Reproduce each of the following items word for word, with nothing changed.

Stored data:
BEGIN

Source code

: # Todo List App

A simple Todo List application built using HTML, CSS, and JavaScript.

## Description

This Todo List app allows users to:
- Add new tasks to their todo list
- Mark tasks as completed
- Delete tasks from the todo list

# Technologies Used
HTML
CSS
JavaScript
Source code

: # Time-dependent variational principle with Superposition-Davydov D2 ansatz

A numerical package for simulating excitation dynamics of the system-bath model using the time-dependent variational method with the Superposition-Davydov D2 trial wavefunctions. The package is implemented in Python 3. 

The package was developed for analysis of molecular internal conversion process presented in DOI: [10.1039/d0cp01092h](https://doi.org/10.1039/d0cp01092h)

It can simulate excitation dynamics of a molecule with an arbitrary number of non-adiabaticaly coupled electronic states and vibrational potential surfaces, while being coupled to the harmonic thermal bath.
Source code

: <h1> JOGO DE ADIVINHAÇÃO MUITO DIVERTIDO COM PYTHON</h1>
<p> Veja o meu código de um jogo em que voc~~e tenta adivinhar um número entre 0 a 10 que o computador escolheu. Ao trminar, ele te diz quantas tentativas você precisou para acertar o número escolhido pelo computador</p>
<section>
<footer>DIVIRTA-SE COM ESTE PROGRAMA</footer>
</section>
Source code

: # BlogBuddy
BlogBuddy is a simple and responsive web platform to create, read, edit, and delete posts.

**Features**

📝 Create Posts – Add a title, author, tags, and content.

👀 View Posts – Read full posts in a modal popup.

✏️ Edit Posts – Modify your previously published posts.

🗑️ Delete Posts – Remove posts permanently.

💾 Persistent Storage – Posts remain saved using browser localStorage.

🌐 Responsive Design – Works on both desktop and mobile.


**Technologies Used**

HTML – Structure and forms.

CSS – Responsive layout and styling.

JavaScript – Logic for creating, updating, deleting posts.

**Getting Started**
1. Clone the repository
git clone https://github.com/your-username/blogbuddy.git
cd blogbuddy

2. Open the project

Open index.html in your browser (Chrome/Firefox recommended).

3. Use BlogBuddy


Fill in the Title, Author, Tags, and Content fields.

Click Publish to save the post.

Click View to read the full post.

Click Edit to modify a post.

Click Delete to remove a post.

END

## YOUR SOLUTION:
Source code

: # Todo List App

A simple Todo List application built using HTML, CSS, and JavaScript.

## Description

This Todo List app allows users to:
- Add new tasks to their todo list
- Mark tasks as completed
- Delete tasks from the todo list

# Technologies Used
HTML
CSS
JavaScript
Source code

: # Time-dependent variational principle with Superposition-Davydov D2 ansatz

A numerical package for simulating excitation dynamics of the system-bath model using the time-dependent variational method with the Superposition-Davydov D2 trial wavefunctions. The package is implemented in Python 3. 

The package was developed for analysis of molecular internal conversion process presented in DOI: [10.1039/d0cp01092h](https://doi.org/10.1039/d0cp01092h)

It can simulate excitation dynamics of a molecule with an arbitrary number of non-adiabaticaly coupled electronic states and vibrational potential surfaces, while being coupled to the harmonic thermal bath.
Source code

: <h1> JOGO DE ADIVINHAÇÃO MUITO DIVERTIDO COM PYTHON</h1>
<p> Veja o meu código de um jogo em que voc~~e tenta adivinhar um número entre 0 a 10 que o computador escolheu. Ao trminar, ele te diz quantas tentativas você precisou para acertar o número escolhido pelo computador</p>
<section>
<footer>DIVIRTA-SE COM ESTE PROGRAMA</footer>
</section>
Source code

: # BlogBuddy
BlogBuddy is a simple and responsive web platform to create, read, edit, and delete posts.

**Features**

📝 Create Posts – Add a title, author, tags, and content.

👀 View Posts – Read full posts in a modal popup.

✏️ Edit Posts – Modify your previously published posts.

🗑️ Delete Posts – Remove posts permanently.

💾 Persistent Storage – Posts remain saved using browser localStorage.

🌐 Responsive Design – Works on both desktop and mobile.


**Technologies Used**

HTML – Structure and forms.

CSS – Responsive layout and styling.

JavaScript – Logic for creating, updating, deleting posts.

**Getting Started**
1. Clone the repository
git clone https://github.com/your-username/blogbuddy.git
cd blogbuddy

2. Open the project

Open index.html in your browser (Chrome/Firefox recommended).

3. Use BlogBuddy


Fill in the Title, Author, Tags, and Content fields.

Click Publish to save the post.

Click View to read the full post.

Click Edit to modify a post.

Click Delete to remove a post.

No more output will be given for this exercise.